(Saved data entries)

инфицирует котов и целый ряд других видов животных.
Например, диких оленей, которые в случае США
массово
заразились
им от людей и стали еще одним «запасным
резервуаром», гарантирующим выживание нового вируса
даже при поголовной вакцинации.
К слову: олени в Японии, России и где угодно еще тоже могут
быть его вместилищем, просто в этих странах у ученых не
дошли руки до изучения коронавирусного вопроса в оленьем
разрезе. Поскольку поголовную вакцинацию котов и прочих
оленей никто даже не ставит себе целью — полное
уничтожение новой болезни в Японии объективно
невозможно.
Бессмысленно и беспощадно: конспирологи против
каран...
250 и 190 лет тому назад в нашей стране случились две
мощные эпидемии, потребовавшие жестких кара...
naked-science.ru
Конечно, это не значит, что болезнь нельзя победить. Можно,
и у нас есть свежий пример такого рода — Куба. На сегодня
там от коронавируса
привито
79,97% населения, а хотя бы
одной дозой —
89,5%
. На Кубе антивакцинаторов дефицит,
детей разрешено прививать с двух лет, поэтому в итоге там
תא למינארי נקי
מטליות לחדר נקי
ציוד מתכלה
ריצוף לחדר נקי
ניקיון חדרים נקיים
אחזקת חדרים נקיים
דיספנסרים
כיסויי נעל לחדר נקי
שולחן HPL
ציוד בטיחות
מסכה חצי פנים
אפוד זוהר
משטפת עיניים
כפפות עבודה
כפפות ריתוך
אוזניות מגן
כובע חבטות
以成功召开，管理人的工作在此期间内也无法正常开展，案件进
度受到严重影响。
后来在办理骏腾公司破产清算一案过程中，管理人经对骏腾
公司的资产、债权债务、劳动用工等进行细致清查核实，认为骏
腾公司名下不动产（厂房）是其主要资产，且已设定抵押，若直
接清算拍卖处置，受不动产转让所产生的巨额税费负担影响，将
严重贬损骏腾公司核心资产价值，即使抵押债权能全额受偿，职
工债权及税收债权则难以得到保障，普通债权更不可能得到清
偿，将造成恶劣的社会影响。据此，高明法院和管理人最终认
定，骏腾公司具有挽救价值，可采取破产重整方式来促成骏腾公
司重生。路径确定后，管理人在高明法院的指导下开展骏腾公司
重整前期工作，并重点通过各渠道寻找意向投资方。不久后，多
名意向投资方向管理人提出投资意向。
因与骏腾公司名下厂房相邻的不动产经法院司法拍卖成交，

### Task goal
Please copy out each entry exactly as it appears above.

### Response area
инфицирует котов и целый ряд других видов животных.
Например, диких оленей, которые в случае США
массово
заразились
им от людей и стали еще одним «запасным
резервуаром», гарантирующим выживание нового вируса
даже при поголовной вакцинации.
К слову: олени в Японии, России и где угодно еще тоже могут
быть его вместилищем, просто в этих странах у ученых не
дошли руки до изучения коронавирусного вопроса в оленьем
разрезе. Поскольку поголовную вакцинацию котов и прочих
оленей никто даже не ставит себе целью — полное
уничтожение новой болезни в Японии объективно
невозможно.
Бессмысленно и беспощадно: конспирологи против
каран...
250 и 190 лет тому назад в нашей стране случились две
мощные эпидемии, потребовавшие жестких кара...
naked-science.ru
Конечно, это не значит, что болезнь нельзя победить. Можно,
и у нас есть свежий пример такого рода — Куба. На сегодня
там от коронавируса
привито
79,97% населения, а хотя бы
одной дозой —
89,5%
. На Кубе антивакцинаторов дефицит,
детей разрешено прививать с двух лет, поэтому в итоге там
תא למינארי נקי
מטליות לחדר נקי
ציוד מתכלה
ריצוף לחדר נקי
ניקיון חדרים נקיים
אחזקת חדרים נקיים
דיספנסרים
כיסויי נעל לחדר נקי
שולחן HPL
ציוד בטיחות
מסכה חצי פנים
אפוד זוהר
משטפת עיניים
כפפות עבודה
כפפות ריתוך
אוזניות מגן
כובע חבטות
以成功召开，管理人的工作在此期间内也无法正常开展，案件进
度受到严重影响。
后来在办理骏腾公司破产清算一案过程中，管理人经对骏腾
公司的资产、债权债务、劳动用工等进行细致清查核实，认为骏
腾公司名下不动产（厂房）是其主要资产，且已设定抵押，若直
接清算拍卖处置，受不动产转让所产生的巨额税费负担影响，将
严重贬损骏腾公司核心资产价值，即使抵押债权能全额受偿，职
工债权及税收债权则难以得到保障，普通债权更不可能得到清
偿，将造成恶劣的社会影响。据此，高明法院和管理人最终认
定，骏腾公司具有挽救价值，可采取破产重整方式来促成骏腾公
司重生。路径确定后，管理人在高明法院的指导下开展骏腾公司
重整前期工作，并重点通过各渠道寻找意向投资方。不久后，多
名意向投资方向管理人提出投资意向。
因与骏腾公司名下厂房相邻的不动产经法院司法拍卖成交，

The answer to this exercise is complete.